## begin RECORDS TO USE
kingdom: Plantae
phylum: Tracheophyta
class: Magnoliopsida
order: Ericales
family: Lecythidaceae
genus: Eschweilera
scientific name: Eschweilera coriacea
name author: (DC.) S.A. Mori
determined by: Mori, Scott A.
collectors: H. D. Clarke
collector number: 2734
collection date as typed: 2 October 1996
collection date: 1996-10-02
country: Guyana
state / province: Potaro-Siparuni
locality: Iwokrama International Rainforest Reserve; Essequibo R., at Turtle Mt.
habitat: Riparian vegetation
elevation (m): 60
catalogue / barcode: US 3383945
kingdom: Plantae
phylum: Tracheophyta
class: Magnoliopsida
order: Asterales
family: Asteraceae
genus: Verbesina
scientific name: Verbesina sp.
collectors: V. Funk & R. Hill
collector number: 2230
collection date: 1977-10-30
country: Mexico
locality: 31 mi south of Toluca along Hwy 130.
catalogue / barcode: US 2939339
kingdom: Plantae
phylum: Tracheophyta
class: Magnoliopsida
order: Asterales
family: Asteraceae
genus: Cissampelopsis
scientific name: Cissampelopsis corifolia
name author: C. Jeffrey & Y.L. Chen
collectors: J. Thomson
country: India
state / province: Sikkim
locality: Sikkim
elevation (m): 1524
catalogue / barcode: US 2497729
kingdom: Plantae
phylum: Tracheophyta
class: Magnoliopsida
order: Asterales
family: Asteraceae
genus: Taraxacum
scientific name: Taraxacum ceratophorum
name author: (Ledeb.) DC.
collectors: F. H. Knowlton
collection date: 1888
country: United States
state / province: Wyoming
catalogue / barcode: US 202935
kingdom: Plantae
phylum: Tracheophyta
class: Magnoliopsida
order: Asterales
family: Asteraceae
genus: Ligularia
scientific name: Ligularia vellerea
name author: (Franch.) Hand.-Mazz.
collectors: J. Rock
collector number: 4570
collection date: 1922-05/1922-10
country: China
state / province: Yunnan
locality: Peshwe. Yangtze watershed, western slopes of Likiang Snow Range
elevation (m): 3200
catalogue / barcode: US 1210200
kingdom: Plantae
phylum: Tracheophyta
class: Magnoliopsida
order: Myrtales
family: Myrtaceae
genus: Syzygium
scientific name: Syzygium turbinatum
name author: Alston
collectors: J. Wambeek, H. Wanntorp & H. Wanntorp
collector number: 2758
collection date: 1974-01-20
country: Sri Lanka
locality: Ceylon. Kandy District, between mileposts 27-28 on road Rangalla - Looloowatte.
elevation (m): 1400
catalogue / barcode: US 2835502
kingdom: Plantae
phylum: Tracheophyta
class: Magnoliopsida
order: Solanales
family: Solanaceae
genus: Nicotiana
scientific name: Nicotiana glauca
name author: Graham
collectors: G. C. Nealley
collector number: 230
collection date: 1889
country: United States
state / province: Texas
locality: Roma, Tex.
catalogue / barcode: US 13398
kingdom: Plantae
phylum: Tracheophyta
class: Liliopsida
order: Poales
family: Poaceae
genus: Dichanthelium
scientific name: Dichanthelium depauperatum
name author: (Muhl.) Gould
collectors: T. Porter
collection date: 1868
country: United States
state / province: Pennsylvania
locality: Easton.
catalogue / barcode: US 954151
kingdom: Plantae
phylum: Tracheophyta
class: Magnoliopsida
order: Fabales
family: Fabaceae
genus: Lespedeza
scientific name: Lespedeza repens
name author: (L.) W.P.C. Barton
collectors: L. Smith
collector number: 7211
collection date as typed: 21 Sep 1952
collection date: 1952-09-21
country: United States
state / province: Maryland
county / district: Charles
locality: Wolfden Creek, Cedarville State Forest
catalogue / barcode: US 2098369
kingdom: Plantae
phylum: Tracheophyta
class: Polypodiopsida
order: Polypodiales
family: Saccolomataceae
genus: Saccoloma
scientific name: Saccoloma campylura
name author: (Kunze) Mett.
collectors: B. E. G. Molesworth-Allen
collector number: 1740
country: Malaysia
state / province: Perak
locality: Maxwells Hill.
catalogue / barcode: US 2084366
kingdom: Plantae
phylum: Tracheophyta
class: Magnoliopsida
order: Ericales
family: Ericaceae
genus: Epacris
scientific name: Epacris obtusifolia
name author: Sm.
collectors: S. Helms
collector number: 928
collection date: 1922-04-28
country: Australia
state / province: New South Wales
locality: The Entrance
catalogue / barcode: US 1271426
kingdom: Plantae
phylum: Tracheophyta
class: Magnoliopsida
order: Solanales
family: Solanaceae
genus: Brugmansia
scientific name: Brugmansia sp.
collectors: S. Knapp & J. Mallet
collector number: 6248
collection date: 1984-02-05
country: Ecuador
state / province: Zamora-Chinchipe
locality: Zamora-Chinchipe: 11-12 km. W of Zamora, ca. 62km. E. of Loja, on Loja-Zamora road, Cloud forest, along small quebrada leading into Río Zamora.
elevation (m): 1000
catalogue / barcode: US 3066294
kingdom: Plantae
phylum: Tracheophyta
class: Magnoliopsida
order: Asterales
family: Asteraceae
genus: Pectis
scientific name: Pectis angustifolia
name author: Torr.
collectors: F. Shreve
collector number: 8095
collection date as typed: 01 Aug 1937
## end RECORDS TO USE
TASK.
Show every line in the entries above that contains the string "number", treating uppercase and lowercase as different.

EXERCISE ANSWER.
collector number: 2734
collector number: 2230
collector number: 4570
collector number: 2758
collector number: 230
collector number: 7211
collector number: 1740
collector number: 928
collector number: 6248
collector number: 8095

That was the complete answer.